Restate the records in full, keeping every word as it is.

(Records from a dataset)
● ● ●

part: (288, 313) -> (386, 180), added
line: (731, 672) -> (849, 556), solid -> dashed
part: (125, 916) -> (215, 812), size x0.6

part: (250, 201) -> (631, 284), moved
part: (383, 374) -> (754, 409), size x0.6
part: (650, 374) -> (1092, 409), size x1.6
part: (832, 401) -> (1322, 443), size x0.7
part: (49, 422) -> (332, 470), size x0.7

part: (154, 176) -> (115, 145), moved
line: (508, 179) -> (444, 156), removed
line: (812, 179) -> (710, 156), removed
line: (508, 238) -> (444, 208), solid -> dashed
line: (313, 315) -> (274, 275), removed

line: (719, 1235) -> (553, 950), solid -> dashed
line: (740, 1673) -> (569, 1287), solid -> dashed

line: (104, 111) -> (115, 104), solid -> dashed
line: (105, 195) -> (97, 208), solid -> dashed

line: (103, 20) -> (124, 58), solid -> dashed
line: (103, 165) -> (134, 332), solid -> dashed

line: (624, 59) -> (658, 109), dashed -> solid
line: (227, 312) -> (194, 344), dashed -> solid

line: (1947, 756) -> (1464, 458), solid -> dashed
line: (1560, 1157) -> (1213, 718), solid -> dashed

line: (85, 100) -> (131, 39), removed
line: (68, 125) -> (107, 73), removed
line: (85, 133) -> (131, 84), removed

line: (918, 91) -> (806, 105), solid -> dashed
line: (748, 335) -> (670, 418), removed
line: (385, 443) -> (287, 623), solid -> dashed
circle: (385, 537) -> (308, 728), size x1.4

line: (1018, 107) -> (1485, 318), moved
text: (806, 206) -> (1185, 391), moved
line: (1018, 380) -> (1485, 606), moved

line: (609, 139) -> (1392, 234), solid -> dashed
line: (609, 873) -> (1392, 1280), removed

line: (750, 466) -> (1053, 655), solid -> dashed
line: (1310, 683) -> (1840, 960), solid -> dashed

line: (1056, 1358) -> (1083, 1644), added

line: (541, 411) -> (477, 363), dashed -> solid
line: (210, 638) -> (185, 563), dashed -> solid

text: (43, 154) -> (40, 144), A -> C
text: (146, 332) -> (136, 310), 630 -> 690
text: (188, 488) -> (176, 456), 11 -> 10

● ● ●

**WRITTEN ANSWER**
part: (288, 313) -> (386, 180), added
line: (731, 672) -> (849, 556), solid -> dashed
part: (125, 916) -> (215, 812), size x0.6

part: (250, 201) -> (631, 284), moved
part: (383, 374) -> (754, 409), size x0.6
part: (650, 374) -> (1092, 409), size x1.6
part: (832, 401) -> (1322, 443), size x0.7
part: (49, 422) -> (332, 470), size x0.7

part: (154, 176) -> (115, 145), moved
line: (508, 179) -> (444, 156), removed
line: (812, 179) -> (710, 156), removed
line: (508, 238) -> (444, 208), solid -> dashed
line: (313, 315) -> (274, 275), removed

line: (719, 1235) -> (553, 950), solid -> dashed
line: (740, 1673) -> (569, 1287), solid -> dashed

line: (104, 111) -> (115, 104), solid -> dashed
line: (105, 195) -> (97, 208), solid -> dashed

line: (103, 20) -> (124, 58), solid -> dashed
line: (103, 165) -> (134, 332), solid -> dashed

line: (624, 59) -> (658, 109), dashed -> solid
line: (227, 312) -> (194, 344), dashed -> solid

line: (1947, 756) -> (1464, 458), solid -> dashed
line: (1560, 1157) -> (1213, 718), solid -> dashed

line: (85, 100) -> (131, 39), removed
line: (68, 125) -> (107, 73), removed
line: (85, 133) -> (131, 84), removed

line: (918, 91) -> (806, 105), solid -> dashed
line: (748, 335) -> (670, 418), removed
line: (385, 443) -> (287, 623), solid -> dashed
circle: (385, 537) -> (308, 728), size x1.4

line: (1018, 107) -> (1485, 318), moved
text: (806, 206) -> (1185, 391), moved
line: (1018, 380) -> (1485, 606), moved

line: (609, 139) -> (1392, 234), solid -> dashed
line: (609, 873) -> (1392, 1280), removed

line: (750, 466) -> (1053, 655), solid -> dashed
line: (1310, 683) -> (1840, 960), solid -> dashed

line: (1056, 1358) -> (1083, 1644), added

line: (541, 411) -> (477, 363), dashed -> solid
line: (210, 638) -> (185, 563), dashed -> solid

text: (43, 154) -> (40, 144), A -> C
text: (146, 332) -> (136, 310), 630 -> 690
text: (188, 488) -> (176, 456), 11 -> 10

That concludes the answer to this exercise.